Feodosiya
FEODOSIYA
FEODOSIYA (Theodosia ; Black Sea port in Crimea, Ukraine; one of the most ancient towns). Founded during the Hellenistic period as the Greek colony of Theodosia, it was called Kaffa (Caffa) until the Russian conquest (1783). The Jewish settlement was also one of the oldest on Russian territory, its beginnings dating from the Hellenistic period. The old synagogue of Feodosiya, thought to be the most ancient in Russia, had an inscription which testified to its construction in 909. Under the rule of the Republic of Genoa from 1266, Feodosiya became the center of the Genoese colonies on the Black Sea. In order to attract merchants from all nations there, freedom of religion was granted for all Christian sects, Muslims, and Jews. The traveler Schiltberg, who visited Feodosiya at the beginning of the 15th century, relates of the existence of two communities in the town – a *Rabbanite and a *Karaite one. The Jews engaged in commerce and maintained relations with the Near East and Poland. The constitution of the town, proclaimed in Genoa in 1449, called on the consul and city elders to protect the Jews as all members of other religions, "from any robbery, from scheming against their property when one of them died intestate, and from other molestations of the bishop."
The situation of the Jews remained unchanged when the government of the town was transferred to the Bank of San Giorgio, a powerful financial company that administered the eastern colonies of Genoa (1453–75). The community continued to develop under Turkish rule also (1475–1783). At the beginning of the 16th century *Moses b. Jacob of Kiev, of Lithuanian origin, held rabbinical office in Feodosiya. He composed a uniform siddur for all the Jews of Crimea (the Kaffa rite) and instituted 18 takkanot for the community.

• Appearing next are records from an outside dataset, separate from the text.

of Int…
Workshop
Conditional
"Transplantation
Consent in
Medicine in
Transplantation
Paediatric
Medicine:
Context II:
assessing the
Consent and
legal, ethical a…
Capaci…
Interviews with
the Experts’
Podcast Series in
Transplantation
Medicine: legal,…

After annexation by Russia, Feodosiya was incorporated in the *Pale of Settlement. In 1897 there were 3,109 Jews in the town (12.9% of the total population), mainly Ashkenazim who had emigrated from Lithuania and Ukraine. On Oct. 17, 1905, pogroms accompanied by murder and looting broke out. The Jewish population of Feodosiya numbered 3,248 (11.3% of the total) in 1926 and 2,922 (6.5%) in 1939. After the February Revolution (1917) three Jews (Zionists) served on the local council. Between the wars there was a Yiddish school and a Jewish section in the local Teachers College. Feodosiya was occupied by the Germans on November 2, 1941. A ghetto was organized, and on December 4, 1941 Einsatzkommando 10b murdered 1,700 Jews (according to another document, 2,500). In February-May 1942 the last 200 Jews were killed. In 1970 the Jewish population of Feodosiya consisted of Crimean and Russian Jews and Karaites. There was no synagogue. Many left during the mass emigration of the 1990s.
bibliography:
I. Markon, in: Zikkaron le-Avraham Eliyahu Harkavy (1908), 449–69; E. Farfel, Beit Keneset ha-Attik ha-Nimẓa be-Ir Feodosiya (1912).